*Information shown*
══════════════════════════════

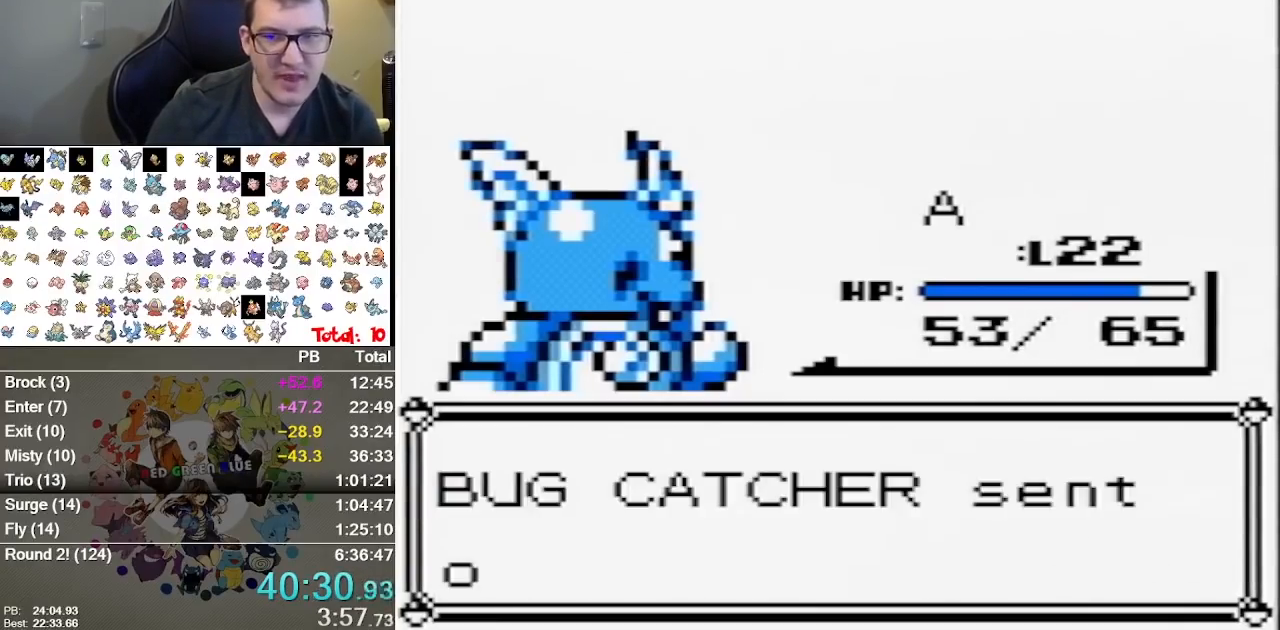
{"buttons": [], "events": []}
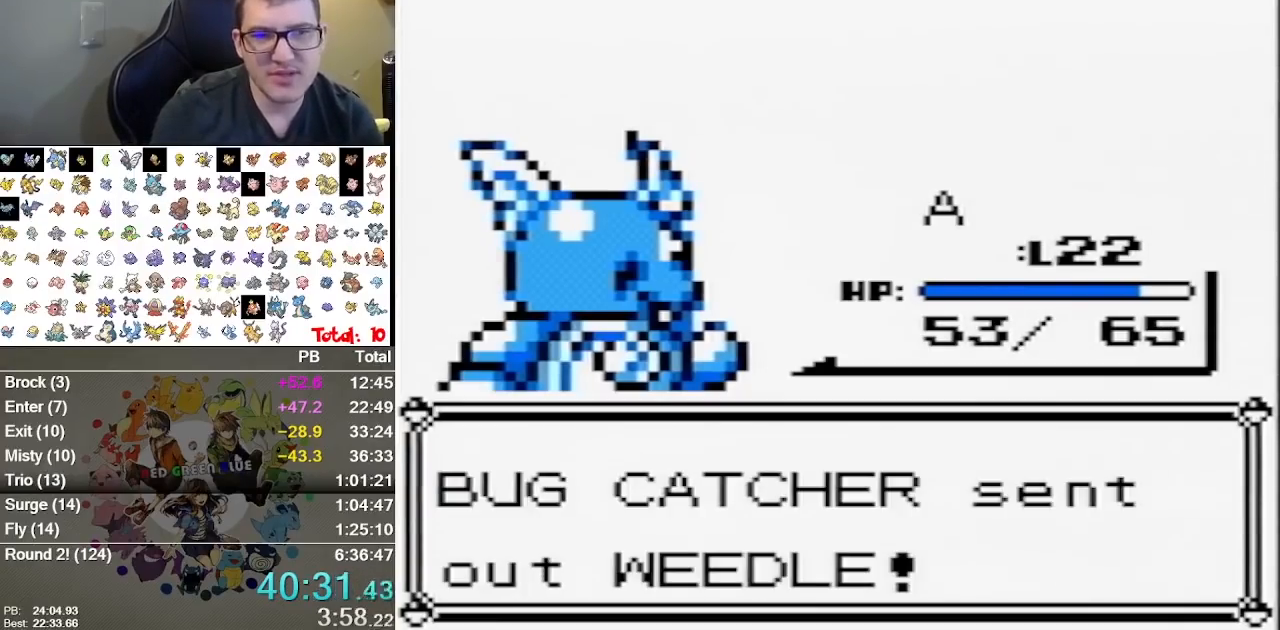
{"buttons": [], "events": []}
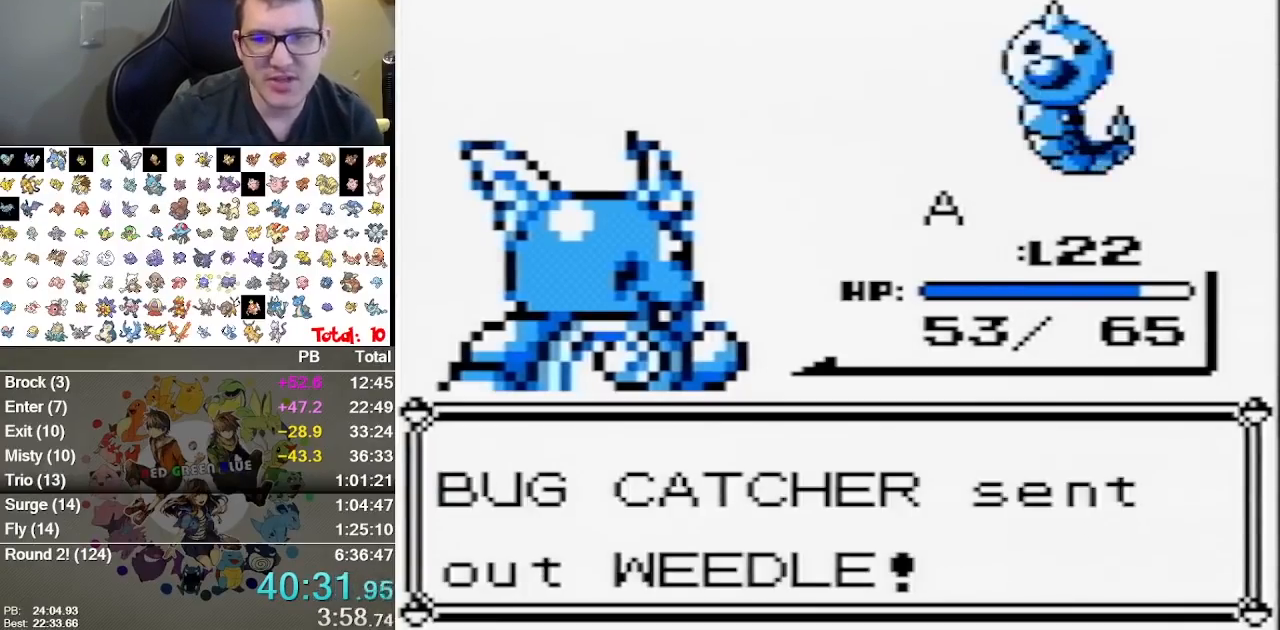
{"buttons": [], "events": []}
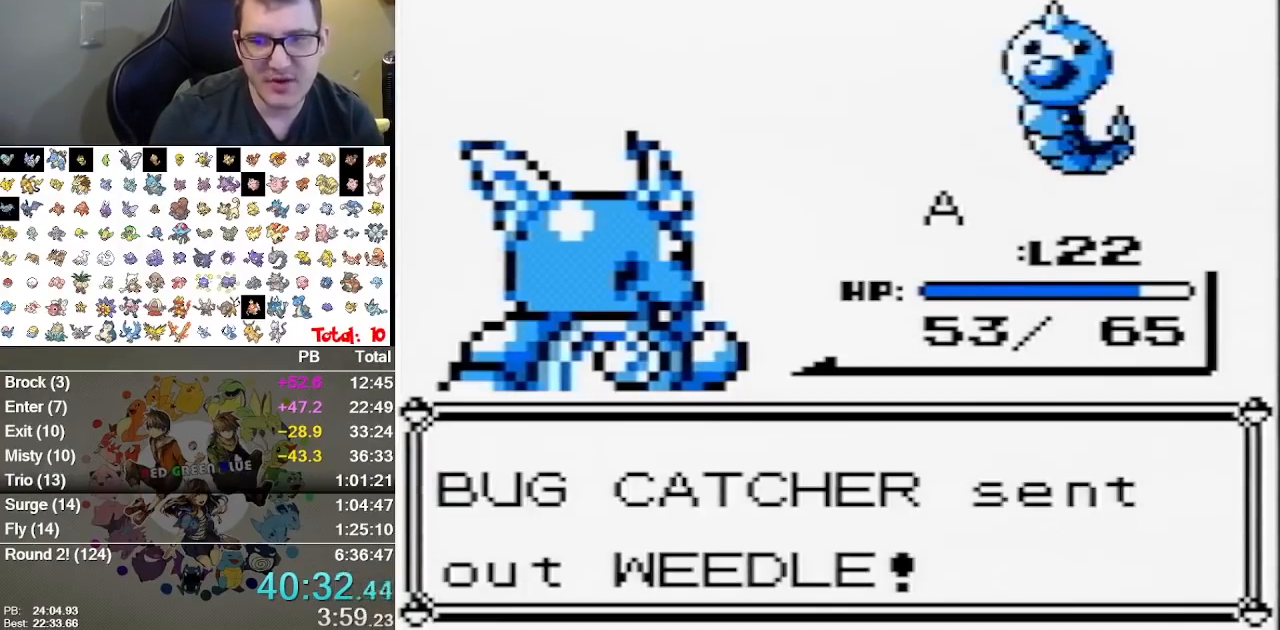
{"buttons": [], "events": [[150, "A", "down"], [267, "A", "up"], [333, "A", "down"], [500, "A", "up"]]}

══════════════════════════════

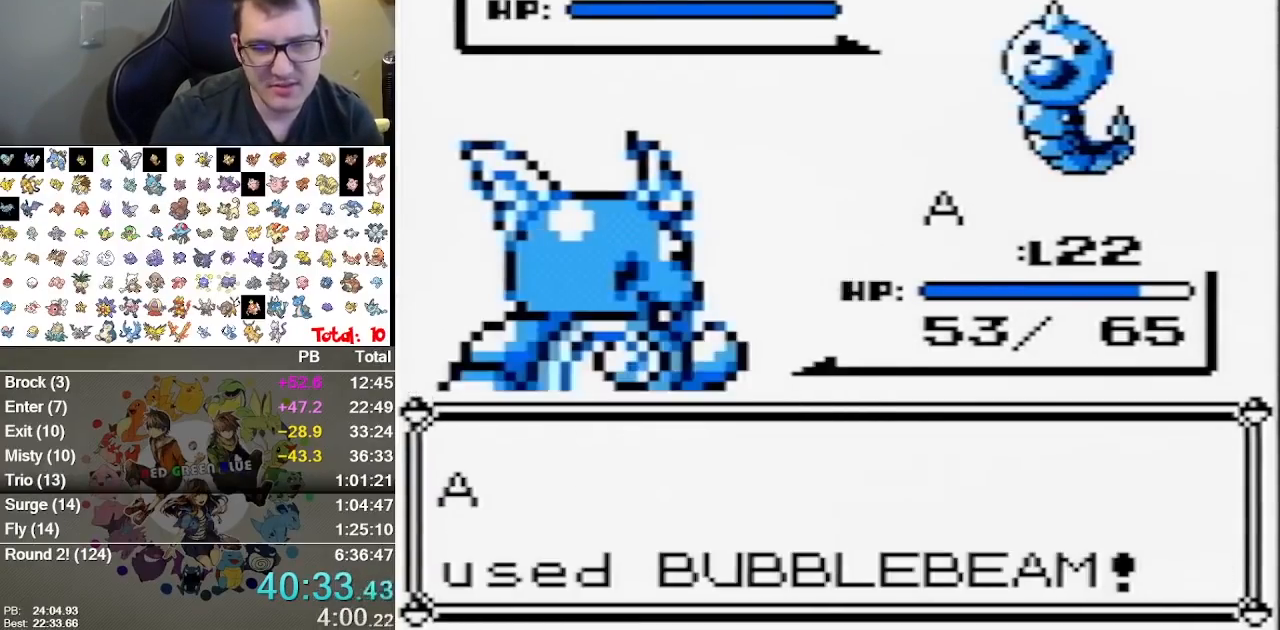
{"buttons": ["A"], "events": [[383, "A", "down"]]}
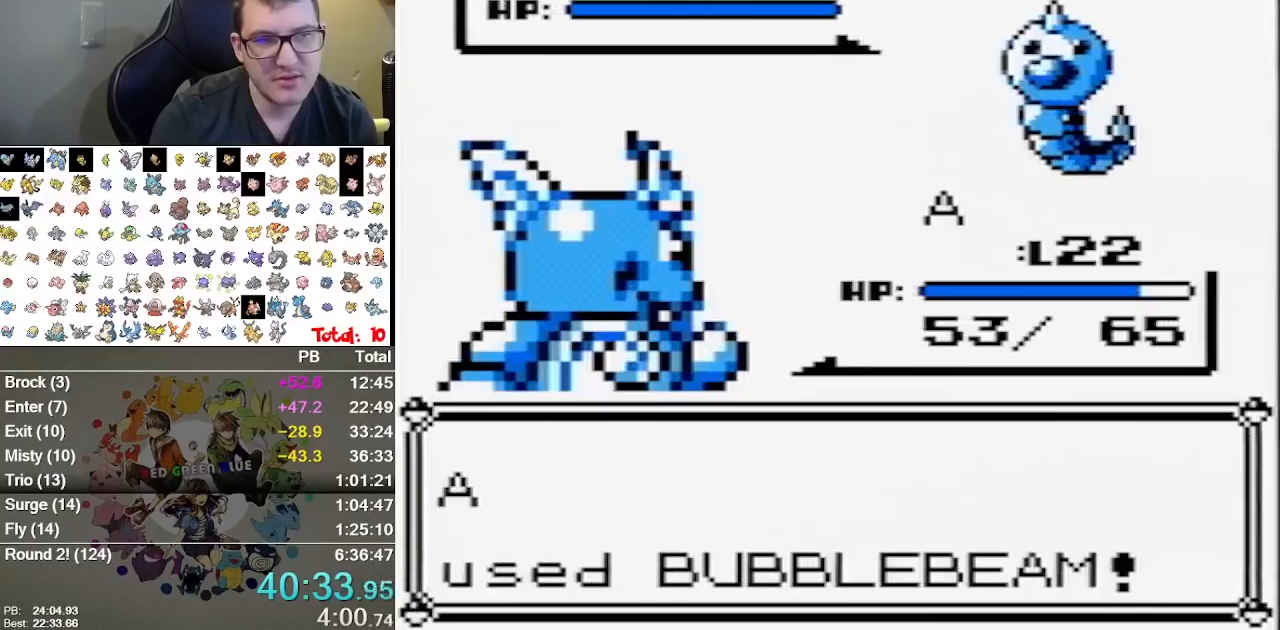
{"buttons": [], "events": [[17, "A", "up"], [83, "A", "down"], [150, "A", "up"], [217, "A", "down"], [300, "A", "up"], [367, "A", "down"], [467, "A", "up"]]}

══════════════════════════════

*Your instructions*
Show every line from the listing above in which the string "down" appears.

*Task answer*
{"buttons": [], "events": [[150, "A", "down"], [267, "A", "up"], [333, "A", "down"], [500, "A", "up"]]}
{"buttons": ["A"], "events": [[383, "A", "down"]]}
{"buttons": [], "events": [[17, "A", "up"], [83, "A", "down"], [150, "A", "up"], [217, "A", "down"], [300, "A", "up"], [367, "A", "down"], [467, "A", "up"]]}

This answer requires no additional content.